YOUR GOAL:
Using the passage on collecting and storing biological samples, explain in one to three sentences why a urine sample may be centrifuged before it is stored.

SELECTED EXTRACT:

=== Begin Enclosure ===

The sample may be tested to determine the presence or level of a biomarker soon after collection and, if desired, processing, or the sample, or a processed fraction thereof, maybe stored under appropriate conditions until testing. For example, the biological sample may be blood or a fraction thereof (serum or plasma preferably). For example, where the biological sample is urine thereof, it may be centrifuged first to remove debris and cells, and then stored prior to use for testing. These samples are ideally stored refrigerated for 1 or 2 hours and more preferably stored frozen.

Typically, where the patient is a human, the biological sample may be collected from a subject under the clinical care of a medical practitioner by, for example, a medical practitioner or a health care professional. A medical practitioner may be any person that is registered, authorized or certified under law to practice medicine independently. A health care professional may be any person that is permitted, authorized, registered or certified to collect a biological sample from a subject either independently or under the supervision of a medical practitioner. For example, the health care professional may be a registered or enrolled nurse, or a medical practitioner's assistant or a clinical assistant. It would be understood that the biological sample may, for example, be collected during routine out-patient procedures that would ordinarily be carried out on a patient who is under the clinical care of a medical practitioner.

Where the biological sample is urine, the sample may be collected under the supervision, directly or indirectly, of the medical practitioner with overall clinical care of the patient, but physically collected by the patient themselves.

=== End Enclosure ===

MATERIAL SHOWN:
=== Begin Enclosure ===

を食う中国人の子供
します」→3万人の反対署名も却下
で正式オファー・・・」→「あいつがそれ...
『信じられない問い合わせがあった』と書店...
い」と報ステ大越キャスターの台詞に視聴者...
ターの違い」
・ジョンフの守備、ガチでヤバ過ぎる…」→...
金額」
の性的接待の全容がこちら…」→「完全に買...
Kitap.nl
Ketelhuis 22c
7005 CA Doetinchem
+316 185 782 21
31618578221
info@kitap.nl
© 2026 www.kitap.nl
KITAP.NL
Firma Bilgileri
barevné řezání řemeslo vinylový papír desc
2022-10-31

=== End Enclosure ===
=== Begin Enclosure ===

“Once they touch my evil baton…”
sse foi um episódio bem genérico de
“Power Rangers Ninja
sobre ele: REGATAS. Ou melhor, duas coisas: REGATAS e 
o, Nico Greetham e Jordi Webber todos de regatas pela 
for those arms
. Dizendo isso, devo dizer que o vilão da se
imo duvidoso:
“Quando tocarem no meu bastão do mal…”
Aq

=== End Enclosure ===
=== Begin Enclosure ===

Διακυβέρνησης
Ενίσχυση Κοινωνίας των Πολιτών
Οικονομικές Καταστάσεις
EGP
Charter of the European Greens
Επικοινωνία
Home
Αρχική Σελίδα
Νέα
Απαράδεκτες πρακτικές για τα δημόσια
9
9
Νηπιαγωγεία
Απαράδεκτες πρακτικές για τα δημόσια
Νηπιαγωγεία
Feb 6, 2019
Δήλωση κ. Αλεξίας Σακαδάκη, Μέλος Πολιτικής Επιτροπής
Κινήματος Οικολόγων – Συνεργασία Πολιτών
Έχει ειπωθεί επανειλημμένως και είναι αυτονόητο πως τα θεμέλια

=== End Enclosure ===

WRITTEN ANSWER:
A urine sample may be centrifuged first to remove debris and cells. After that, it can be stored until it is used for testing.